По лицу Байрона пробегает обычная гримаса — слабая, сардоническая, усталая, невеселая.
— Да почти что. — Затем его лицо разглаживается, оно очень серьезно. — Нехорошо об этом просить. Бог свидетель, я это понимаю. — Он наблюдает за своей рукой, движущейся медленно, механически и бесцельно по крышке стола. — Помнится, я вам раз говорил, что быть хорошим — даром не дается, так же, как быть плохим; за это тоже надо платить. И как раз хорошие люди не могут отказаться платить, когда им подают счет. Не могут потому, что заставить их платить никак нельзя — они вроде честных картежников. Плохие люди могут отказаться; потому-то никто и не ждет от них, что они расплатятся сразу или вообще когда-нибудь. А хорошие не могут. Может быть, хорошим приходится дольше расплачиваться, чем плохим. Но с вами это — не в первый раз, ведь вы уже заплатили раз по счету вроде этого. Теперь не должно быть так же плохо, как тогда.
— Продолжайте. Продолжайте. Что же я должен сделать?
Байрон задумчиво следит за своей рукой, движущейся медленно и безостановочно.
— Он ведь так и не сознался, что убил ее. А улик у них — только слова Брауна, цена им — грош. Вы могли бы сказать, что он был у вас в ту ночь. И каждую ночь — когда Браун якобы видел, как он шел к большому дому и входил в него. Люди вам поверят. Все равно поверят. Они скорее поверят такому о вас, чем тому, что он жил с ней, как муж с женой, а потом убил ее. И вы уже старый. Теперь они с вами ничего страшного не сделают. А ко всему остальному, что они могут сделать, я думаю, вы уже привыкли.
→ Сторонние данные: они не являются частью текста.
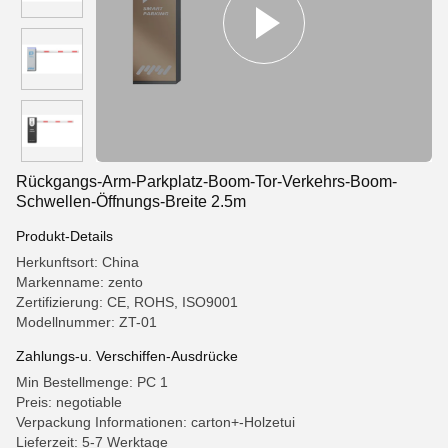
Rückgangs-Arm-Parkplatz-Boom-Tor-Verkehrs-Boom-
Schwellen-Öffnungs-Breite 2.5m
Produkt-Details
Herkunftsort: China
Markenname: zento
Zertifizierung: CE, ROHS, ISO9001
Modellnummer: ZT-01
Zahlungs-u. Verschiffen-Ausdrücke
Min Bestellmenge: PC 1
Preis: negotiable
Verpackung Informationen: carton+-Holzetui
Lieferzeit: 5-7 Werktage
— А-а, — говорит Хайтауэр. — Конечно. Конечно. Они поверят. Это будет очень просто и очень хорошо. Для всех хорошо. Тогда он вернется к людям, которые из-за него пострадали, а Брауна без премии можно будет запугать, чтобы он признал ребенка своим, а потом опять сбежал, и уже навсегда. И останутся только она и Байрон. Поскольку я — всего лишь старик, которому посчастливилось дожить до старости, не познавши горя любви. — Его сотрясает непрерывная дрожь; он поднял голову. В свете лампы лицо его лоснится, будто намасленное. Искаженное и перекошенное, оно блестит в свете лампы; пожелтелая, застиранная рубашка, которая утром была свежей, мокра от пота. — Не потому, что я не могу, не осмелюсь, — говорит он, — потому что я не желаю! Не желаю! Слышите? — Руки его отрываются от подлокотников. — Потому что я не желаю это делать! — Байрон не шевелится. Его рука замерла на столе; он смотрит на Хайтауэра и думает Не мне он кричит. Похоже, он знает, что убедить ему надо кого-то другого, кто ближе к нему, чем я Потому что Хайтауэр уже кричит: — Я не желаю! Не желаю! — Кулаки его подняты, по лицу течет пот, дряблые, отвисшие складки желто-серой кожи раздвинулись, обнажив гнилые стиснутые зубы. Вдруг его голос раздается еще громче. — Вон! — вопит Хайтауэр. — Вон из моего дома! Вон из моего дома! — И он падает лицом на стол, выбросив вперед кулаки. Выходя в дверь следом за стариками, — Байрон оглядывается и видит, что Хайтауэр так и не пошевелился, его лысая голова и сжатые в кулаки руки лежат в озерке света под абажуром настольной лампы. Гудение насекомых за открытым окном не смолкло, не прервалось ни на миг.
17Это было в воскресенье ночью. Утром Лина родила. Заря еще только занималась, когда Байрон прискакал на муле к дому, откуда вышел всего шесть часов назад. Он спрыгнул на землю и сразу побежал по узкой дорожке к темному крыльцу. Несмотря на спешку, ему кажется, что он хладнокровно наблюдает себя со стороны: он думает, угрюмо без удивления: «Байрон Банч принимает младенца. Если бы я увидел это недели две назад, я бы глазам своим не поверил. Я бы сказал, что они врут».